Optimism has never had a good name, at least among the intellectually elite. We actually know when the word “optimism” entered common parlance — with the publication of Voltaire’s (1759) Candide and the embodiment of foolish optimism in the annoying character Dr. Pangloss.

Empirical research over the past few decades showing that optimism has many benefits — for achievement, social relationships, and health — is therefore interesting and important (Peterson, 2000). Studies of optimism helped usher in the field of positive psychology by demonstrating the importance of “positive” constructs above-and-beyond the absence of “negative” constructs.

A recent backlash is apparent, reprising the centuries-old suspicion of optimism as indicative of stupidity or denial. Both scholarly and popular discussions have questioned optimism, positive thinking, and more generally positive psychology, suggesting that they are responsible for much of what ails the modern world, including ongoing economic crises in the United States.

When I lecture about these criticisms, which of course need to be considered, I sometimes am tempted to be glib and ask “What’s the point? Are the critics urging pessimism and hopelessness on people?” I could cherry-pick quotes from the critics that seem to imply this, but that would entail taking their ideas out of context. That’s not responsible, even if the critics seem to do that to make their point.

Instead, the critics usually urge people to be realistic in their expectations about the future. That is a thoroughly reasonable suggestion in cases where there actually is a right answer, a reality against which to judge our expectations as accurate or inaccurate. So, I am optimistic that I will finish this blog entry, that I will get it posted on the Psychology Today website, and that several thousand people will read it. I am optimistic that some readers will enjoy it. Past experience tells me these are thoroughly realistic expectations.

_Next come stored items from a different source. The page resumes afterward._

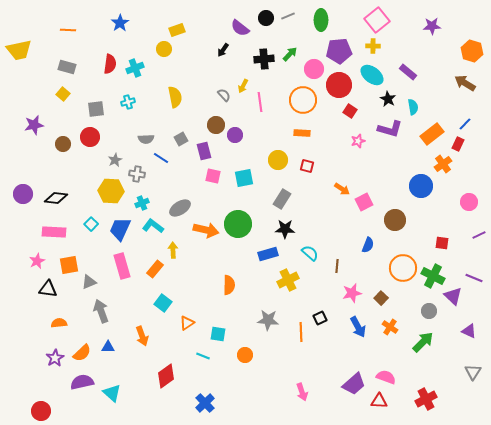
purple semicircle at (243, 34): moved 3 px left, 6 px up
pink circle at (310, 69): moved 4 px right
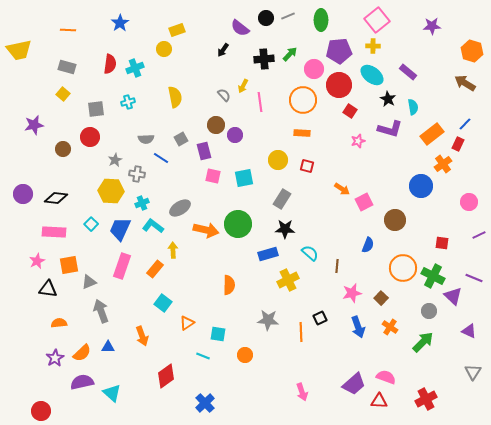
brown circle at (63, 144): moved 5 px down
pink rectangle at (122, 266): rotated 35 degrees clockwise
blue arrow at (358, 327): rotated 10 degrees clockwise
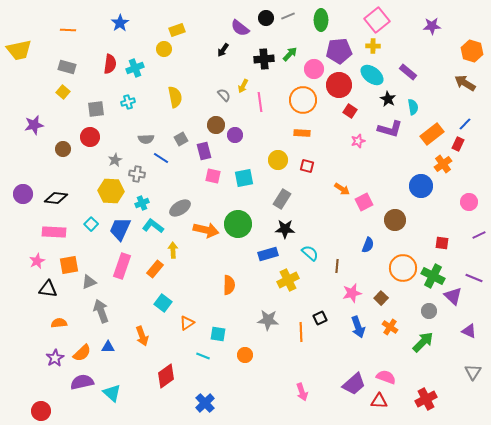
yellow square at (63, 94): moved 2 px up
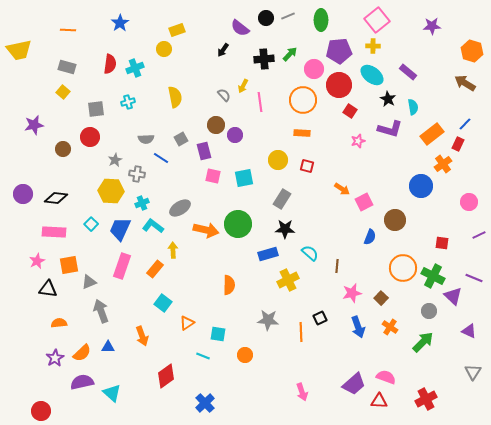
blue semicircle at (368, 245): moved 2 px right, 8 px up
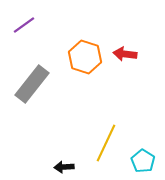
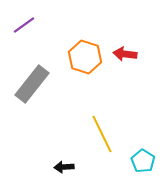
yellow line: moved 4 px left, 9 px up; rotated 51 degrees counterclockwise
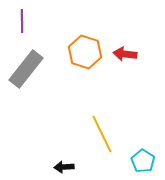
purple line: moved 2 px left, 4 px up; rotated 55 degrees counterclockwise
orange hexagon: moved 5 px up
gray rectangle: moved 6 px left, 15 px up
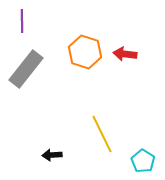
black arrow: moved 12 px left, 12 px up
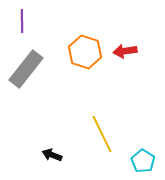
red arrow: moved 3 px up; rotated 15 degrees counterclockwise
black arrow: rotated 24 degrees clockwise
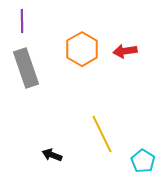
orange hexagon: moved 3 px left, 3 px up; rotated 12 degrees clockwise
gray rectangle: moved 1 px up; rotated 57 degrees counterclockwise
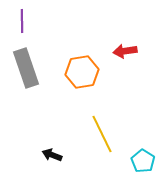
orange hexagon: moved 23 px down; rotated 20 degrees clockwise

And I am pessimistic that I will ever play in the NBA, win a Nobel Prize, or be adopted by Angelina Jolie. Those things are simply not going to happen, even if I hope that they do. If I led my life as if these things would or could happen, my stupid optimism would indeed undermine my life. If everyone leads their life as if thoroughly implausible things would happen, then our world collectively would be undermined.

So are the critics of positive thinking correct? Not exactly. The issue that is sometimes overlooked by critics of optimism is that our expectations about the future do not fall cleanly into two groups, those that are correct and those that are incorrect. There is a third and fuzzy group of expectations, those that are neither correct nor incorrect at the present moment. They become correct or incorrect only in the future, depending on how we act in the present. Optimism galvanizes activity, and optimism as I conceive it adds agency to affirmation. Positive thinking is powerful when it characterizes this third group of expectations.

On average, optimistic individuals are healthier because they take care of themselves; optimistic students earn better grades because they go to class; optimistic insurance agents sell more policies because they make cold calls; and so on. There are no guarantees, except that passivity will lead to failure in domains where activity is beneficial.

We should also be very careful about branding someone’s expectations impossible simply because they strike us as unlikely. Unrealistic does not always mean impossible. Was Christopher Columbus unrealistic when he set sail on tiny boats across the Atlantic Ocean? Was Jackie Robinson unrealistic when he wanted to be a Major League baseball player? Was Mother Teresa unrealistic when she left Albania to establish a mission of charity in India? Was Bill Gates unrealistic when he dropped out of Harvard to write software? Was Barack Obama unrealistic when he announced his Presidential candidacy? Probably yes in all cases, but we also know the rest of the stories.

Of course, these examples of optimism that paid off can be matched by other examples of optimism that did not. As the saying goes, the plural of anecdote is not data, which is why I pay more attention to the hundreds of studies that show optimism on average to be beneficial.

As I read this literature, optimism is not undermining America. Indeed, as Alexis de Tocqueville observed long ago, optimism defines America. Bless the critics, but I wish they would zero in on stupidity as a problem for all of us, or greed, or sloth, or envy, or gluttony, and not brand positive thinking a deadly sin. The world is challenging enough, and no good is served by dismissing one of its most wonderful resources.

Wishing and hoping and thinking and praying,
Planning and dreaming each night of his charms
That won't get you into his arms.

So if you're looking to find love you can share.
All you gotta do is
Hold him and kiss him and love him
And show him that you care

—Ani DiFranco

Peterson, C. (2000). The future of optimism. American Psychologist, 55, 44-55.

Voltaire, F. (1759). Candide, ou L’Optimisme. Genève: Cramer.